Tuesday, January 31, 2012

The Leukemia & Lymphoma Society's 2011 Light the Night Awards Party

This evening I will be attending LLS's 2011 fundraising awards party. I have been invited because of the generous donations that were made in my honor last year.*
I have been forunate enough to be a recipient of something much greater than a party invite-- other people's benevolence over the past several decades. If it were not for the funds raised for leukemia research in the past, I would not be alive today. Without ATRA and Idarubicin, I would have been dead within a week of my diagnosis.

My objective this evening is to thank the current generation of fundraisers and donors, and to clap really loud when the folks who raised the big bucks are called onto stage to receive their plaques.
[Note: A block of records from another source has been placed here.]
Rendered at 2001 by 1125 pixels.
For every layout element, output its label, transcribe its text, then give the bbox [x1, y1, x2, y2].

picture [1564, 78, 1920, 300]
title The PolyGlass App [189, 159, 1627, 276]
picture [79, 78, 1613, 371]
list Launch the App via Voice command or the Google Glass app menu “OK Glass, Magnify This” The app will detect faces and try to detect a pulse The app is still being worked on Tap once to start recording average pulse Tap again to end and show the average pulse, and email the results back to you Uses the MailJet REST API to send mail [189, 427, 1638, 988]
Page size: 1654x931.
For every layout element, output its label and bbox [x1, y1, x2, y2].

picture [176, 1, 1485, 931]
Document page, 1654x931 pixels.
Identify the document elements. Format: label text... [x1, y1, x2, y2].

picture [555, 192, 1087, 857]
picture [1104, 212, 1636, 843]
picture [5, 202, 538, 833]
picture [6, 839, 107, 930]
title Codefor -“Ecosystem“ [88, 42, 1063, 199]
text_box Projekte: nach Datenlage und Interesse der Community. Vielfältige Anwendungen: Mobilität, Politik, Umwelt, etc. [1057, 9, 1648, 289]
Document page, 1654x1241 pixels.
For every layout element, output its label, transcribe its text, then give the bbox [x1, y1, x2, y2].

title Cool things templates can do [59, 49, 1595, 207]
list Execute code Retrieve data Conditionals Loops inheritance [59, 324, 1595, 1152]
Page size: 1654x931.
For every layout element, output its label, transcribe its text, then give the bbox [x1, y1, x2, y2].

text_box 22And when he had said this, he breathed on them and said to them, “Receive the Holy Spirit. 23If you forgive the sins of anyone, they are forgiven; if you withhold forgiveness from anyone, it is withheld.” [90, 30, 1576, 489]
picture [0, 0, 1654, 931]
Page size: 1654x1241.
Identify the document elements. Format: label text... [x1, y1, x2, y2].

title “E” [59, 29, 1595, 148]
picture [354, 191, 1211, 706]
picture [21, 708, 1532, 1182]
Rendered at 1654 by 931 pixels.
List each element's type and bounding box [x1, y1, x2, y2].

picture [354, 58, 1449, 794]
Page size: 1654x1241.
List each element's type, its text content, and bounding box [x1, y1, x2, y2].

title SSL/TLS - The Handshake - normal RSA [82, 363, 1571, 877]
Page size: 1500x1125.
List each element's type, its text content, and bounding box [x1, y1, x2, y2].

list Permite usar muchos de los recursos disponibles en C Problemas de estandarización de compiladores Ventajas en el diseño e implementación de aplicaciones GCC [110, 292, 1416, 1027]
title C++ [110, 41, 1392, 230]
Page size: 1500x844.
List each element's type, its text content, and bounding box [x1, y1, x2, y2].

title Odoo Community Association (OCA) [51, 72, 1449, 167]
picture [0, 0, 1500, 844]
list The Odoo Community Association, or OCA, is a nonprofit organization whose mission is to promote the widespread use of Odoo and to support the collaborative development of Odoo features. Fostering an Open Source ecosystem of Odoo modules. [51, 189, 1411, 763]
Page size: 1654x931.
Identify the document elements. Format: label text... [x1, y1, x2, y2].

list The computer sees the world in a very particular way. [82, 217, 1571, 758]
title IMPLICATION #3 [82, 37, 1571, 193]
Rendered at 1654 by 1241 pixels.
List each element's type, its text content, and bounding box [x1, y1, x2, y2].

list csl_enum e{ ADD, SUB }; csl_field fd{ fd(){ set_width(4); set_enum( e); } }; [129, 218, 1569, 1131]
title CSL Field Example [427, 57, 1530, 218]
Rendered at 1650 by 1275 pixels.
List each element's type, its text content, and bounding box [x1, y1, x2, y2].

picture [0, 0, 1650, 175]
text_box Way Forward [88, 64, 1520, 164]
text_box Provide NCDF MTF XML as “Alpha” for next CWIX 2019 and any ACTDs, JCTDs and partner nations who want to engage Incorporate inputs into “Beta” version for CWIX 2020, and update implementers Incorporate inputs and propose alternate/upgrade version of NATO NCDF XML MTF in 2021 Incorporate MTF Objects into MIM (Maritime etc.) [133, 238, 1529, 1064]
If the mood of the event so moves me, I may even hug a few random strangers as well.



* To those of you who donated last year, THANK YOU THANK YOU THANK YOU!

1 comment:

  1. When Mary was pregnant with her second child, her 4-year-old son Quentin was diagnosed with leukemia. Quentin’s diagnosis spurred doctors to harvest stem cells from the cord blood and placenta of Quentin’s little sister when she was born later that year. Within three years, as a result of participation in a multicenter clinical trial focusing on the use of placenta-derived stem cells combined with umbilical cord blood stem cells, Quentin was in remission from leukemia and enjoying life as a first-grader.